=== Aim ===
Render the lines of the material as a JSON list of strings, one string per line, from the first line through the line containing "county / district: Boconó", both included. Leave out any blank lines.
════════════════
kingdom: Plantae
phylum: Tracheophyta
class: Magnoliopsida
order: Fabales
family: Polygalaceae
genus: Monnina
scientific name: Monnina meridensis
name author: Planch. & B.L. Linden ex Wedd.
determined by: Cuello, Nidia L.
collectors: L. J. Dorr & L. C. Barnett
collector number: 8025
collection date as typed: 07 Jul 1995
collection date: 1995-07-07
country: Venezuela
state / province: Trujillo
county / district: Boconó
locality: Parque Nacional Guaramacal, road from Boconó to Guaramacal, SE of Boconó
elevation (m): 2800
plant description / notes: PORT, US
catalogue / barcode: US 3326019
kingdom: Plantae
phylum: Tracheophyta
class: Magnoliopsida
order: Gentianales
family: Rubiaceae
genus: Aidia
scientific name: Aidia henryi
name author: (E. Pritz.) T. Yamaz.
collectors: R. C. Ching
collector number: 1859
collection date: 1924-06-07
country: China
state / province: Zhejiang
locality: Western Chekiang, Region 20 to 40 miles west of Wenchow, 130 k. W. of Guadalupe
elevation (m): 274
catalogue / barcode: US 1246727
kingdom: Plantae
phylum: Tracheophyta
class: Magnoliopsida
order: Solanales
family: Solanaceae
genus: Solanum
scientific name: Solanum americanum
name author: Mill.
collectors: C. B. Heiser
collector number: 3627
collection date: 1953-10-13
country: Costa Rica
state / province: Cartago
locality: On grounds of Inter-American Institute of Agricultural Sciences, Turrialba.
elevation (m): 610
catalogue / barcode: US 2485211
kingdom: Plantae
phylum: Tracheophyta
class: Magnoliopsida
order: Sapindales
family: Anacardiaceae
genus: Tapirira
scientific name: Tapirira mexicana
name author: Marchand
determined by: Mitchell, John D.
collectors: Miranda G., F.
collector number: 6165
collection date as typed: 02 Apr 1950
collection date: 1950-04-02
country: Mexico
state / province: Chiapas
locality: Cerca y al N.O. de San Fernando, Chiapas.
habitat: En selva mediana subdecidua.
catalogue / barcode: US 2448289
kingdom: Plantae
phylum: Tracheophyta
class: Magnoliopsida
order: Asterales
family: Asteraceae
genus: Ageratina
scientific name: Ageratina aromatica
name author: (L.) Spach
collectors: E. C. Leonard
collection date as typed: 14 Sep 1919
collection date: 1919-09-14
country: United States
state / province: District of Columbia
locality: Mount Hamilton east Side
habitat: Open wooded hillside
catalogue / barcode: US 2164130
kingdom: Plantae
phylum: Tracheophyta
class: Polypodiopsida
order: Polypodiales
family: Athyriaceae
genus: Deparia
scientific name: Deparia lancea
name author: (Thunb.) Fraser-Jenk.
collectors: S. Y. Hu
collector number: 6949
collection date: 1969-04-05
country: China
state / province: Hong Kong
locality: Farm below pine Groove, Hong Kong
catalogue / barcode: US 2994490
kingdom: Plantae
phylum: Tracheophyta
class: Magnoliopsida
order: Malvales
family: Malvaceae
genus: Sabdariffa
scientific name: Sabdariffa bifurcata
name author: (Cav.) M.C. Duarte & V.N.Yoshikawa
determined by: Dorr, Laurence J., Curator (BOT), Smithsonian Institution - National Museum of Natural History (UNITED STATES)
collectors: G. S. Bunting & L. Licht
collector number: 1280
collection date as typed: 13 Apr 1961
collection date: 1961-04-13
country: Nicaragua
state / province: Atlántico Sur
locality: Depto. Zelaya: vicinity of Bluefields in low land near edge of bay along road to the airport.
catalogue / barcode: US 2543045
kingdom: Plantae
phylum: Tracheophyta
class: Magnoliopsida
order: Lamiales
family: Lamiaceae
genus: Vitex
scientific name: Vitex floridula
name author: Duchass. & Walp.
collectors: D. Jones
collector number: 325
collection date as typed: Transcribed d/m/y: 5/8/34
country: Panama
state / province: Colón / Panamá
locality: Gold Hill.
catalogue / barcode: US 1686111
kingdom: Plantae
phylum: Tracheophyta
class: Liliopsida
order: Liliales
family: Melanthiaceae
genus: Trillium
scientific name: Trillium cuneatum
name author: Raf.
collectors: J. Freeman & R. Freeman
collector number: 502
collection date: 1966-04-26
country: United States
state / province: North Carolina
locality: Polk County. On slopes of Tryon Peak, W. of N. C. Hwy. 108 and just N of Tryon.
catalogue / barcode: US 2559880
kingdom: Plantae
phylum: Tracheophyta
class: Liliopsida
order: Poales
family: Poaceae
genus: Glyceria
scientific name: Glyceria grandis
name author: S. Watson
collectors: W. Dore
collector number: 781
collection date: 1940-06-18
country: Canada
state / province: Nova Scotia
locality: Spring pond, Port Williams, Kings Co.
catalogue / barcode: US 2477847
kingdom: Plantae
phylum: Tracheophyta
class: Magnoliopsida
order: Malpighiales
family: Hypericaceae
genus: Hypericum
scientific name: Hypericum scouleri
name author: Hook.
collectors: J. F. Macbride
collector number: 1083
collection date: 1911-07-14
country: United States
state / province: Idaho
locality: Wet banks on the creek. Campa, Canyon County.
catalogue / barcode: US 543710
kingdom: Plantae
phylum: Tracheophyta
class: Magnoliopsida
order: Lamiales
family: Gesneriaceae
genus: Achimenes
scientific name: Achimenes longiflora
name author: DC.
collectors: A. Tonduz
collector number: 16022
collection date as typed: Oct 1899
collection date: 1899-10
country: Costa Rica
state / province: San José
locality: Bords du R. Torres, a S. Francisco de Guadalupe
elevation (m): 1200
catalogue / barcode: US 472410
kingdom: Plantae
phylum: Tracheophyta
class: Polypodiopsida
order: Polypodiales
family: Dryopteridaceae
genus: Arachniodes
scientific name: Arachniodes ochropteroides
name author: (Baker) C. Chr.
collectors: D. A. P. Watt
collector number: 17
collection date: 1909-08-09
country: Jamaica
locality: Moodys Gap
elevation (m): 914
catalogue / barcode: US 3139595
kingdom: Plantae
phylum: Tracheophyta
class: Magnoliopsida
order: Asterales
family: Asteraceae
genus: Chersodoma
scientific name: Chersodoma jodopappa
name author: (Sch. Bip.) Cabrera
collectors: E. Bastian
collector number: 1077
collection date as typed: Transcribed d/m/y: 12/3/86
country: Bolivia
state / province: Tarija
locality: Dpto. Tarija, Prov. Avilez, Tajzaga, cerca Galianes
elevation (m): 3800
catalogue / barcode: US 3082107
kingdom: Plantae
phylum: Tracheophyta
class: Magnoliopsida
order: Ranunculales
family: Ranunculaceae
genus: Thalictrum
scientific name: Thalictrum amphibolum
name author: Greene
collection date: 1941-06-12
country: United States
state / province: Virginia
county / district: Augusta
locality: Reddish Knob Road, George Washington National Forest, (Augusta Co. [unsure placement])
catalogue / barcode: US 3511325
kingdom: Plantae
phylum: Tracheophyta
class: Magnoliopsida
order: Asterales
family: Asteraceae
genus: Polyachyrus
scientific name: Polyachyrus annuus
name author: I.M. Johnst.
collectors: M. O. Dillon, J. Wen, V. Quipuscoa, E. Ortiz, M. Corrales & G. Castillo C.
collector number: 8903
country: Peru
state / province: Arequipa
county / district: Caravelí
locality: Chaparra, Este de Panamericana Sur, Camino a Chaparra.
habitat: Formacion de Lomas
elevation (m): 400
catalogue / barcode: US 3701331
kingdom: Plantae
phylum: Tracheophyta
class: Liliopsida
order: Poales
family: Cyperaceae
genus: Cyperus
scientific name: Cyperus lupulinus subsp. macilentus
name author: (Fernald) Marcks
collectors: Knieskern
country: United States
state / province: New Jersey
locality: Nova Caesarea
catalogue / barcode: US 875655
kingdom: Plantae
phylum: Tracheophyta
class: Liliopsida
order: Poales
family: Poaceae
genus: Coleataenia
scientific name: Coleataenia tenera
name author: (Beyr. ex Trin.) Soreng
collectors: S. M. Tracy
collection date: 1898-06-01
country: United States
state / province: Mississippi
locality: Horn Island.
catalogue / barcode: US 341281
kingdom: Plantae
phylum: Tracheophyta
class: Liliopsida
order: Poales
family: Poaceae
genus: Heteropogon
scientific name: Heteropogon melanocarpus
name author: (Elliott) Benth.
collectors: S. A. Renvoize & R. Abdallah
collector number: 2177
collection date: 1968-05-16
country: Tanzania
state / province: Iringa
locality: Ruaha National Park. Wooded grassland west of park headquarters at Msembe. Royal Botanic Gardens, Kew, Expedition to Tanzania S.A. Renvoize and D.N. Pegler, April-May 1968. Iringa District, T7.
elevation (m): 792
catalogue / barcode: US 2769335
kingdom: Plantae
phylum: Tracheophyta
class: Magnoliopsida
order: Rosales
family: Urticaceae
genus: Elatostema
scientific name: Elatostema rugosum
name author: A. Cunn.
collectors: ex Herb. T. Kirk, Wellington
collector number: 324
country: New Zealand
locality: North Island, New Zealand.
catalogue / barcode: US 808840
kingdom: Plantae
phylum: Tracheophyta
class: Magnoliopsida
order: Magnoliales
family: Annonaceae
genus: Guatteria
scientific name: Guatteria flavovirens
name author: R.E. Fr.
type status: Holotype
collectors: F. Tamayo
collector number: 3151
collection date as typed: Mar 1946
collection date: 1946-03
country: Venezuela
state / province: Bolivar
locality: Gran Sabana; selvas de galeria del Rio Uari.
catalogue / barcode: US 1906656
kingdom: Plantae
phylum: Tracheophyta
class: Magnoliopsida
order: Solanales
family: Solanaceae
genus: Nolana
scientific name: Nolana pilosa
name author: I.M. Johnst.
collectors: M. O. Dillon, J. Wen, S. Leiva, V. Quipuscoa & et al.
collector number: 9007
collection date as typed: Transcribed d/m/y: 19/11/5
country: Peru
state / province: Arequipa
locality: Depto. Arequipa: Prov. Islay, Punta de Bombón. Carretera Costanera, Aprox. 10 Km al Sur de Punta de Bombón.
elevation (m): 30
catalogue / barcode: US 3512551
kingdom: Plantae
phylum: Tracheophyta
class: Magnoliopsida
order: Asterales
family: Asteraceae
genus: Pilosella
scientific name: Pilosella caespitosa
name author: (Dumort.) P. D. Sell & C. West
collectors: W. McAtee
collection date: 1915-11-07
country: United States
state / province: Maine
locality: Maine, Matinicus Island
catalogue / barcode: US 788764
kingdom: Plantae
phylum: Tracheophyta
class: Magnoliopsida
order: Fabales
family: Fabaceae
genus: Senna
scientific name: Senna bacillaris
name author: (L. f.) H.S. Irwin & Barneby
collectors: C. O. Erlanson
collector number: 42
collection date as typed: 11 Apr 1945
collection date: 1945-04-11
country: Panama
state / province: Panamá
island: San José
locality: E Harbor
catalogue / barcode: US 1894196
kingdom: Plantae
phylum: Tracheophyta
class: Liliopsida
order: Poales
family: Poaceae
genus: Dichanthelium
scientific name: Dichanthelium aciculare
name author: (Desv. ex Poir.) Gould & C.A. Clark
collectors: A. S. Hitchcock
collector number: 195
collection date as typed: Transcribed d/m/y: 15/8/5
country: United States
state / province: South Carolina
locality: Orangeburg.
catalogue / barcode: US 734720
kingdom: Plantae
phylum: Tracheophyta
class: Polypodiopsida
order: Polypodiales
════════════════
=== Answer to the problem ===
[
  "kingdom: Plantae",
  "phylum: Tracheophyta",
  "class: Magnoliopsida",
  "order: Fabales",
  "family: Polygalaceae",
  "genus: Monnina",
  "scientific name: Monnina meridensis",
  "name author: Planch. & B.L. Linden ex Wedd.",
  "determined by: Cuello, Nidia L.",
  "collectors: L. J. Dorr & L. C. Barnett",
  "collector number: 8025",
  "collection date as typed: 07 Jul 1995",
  "collection date: 1995-07-07",
  "country: Venezuela",
  "state / province: Trujillo",
  "county / district: Boconó"
]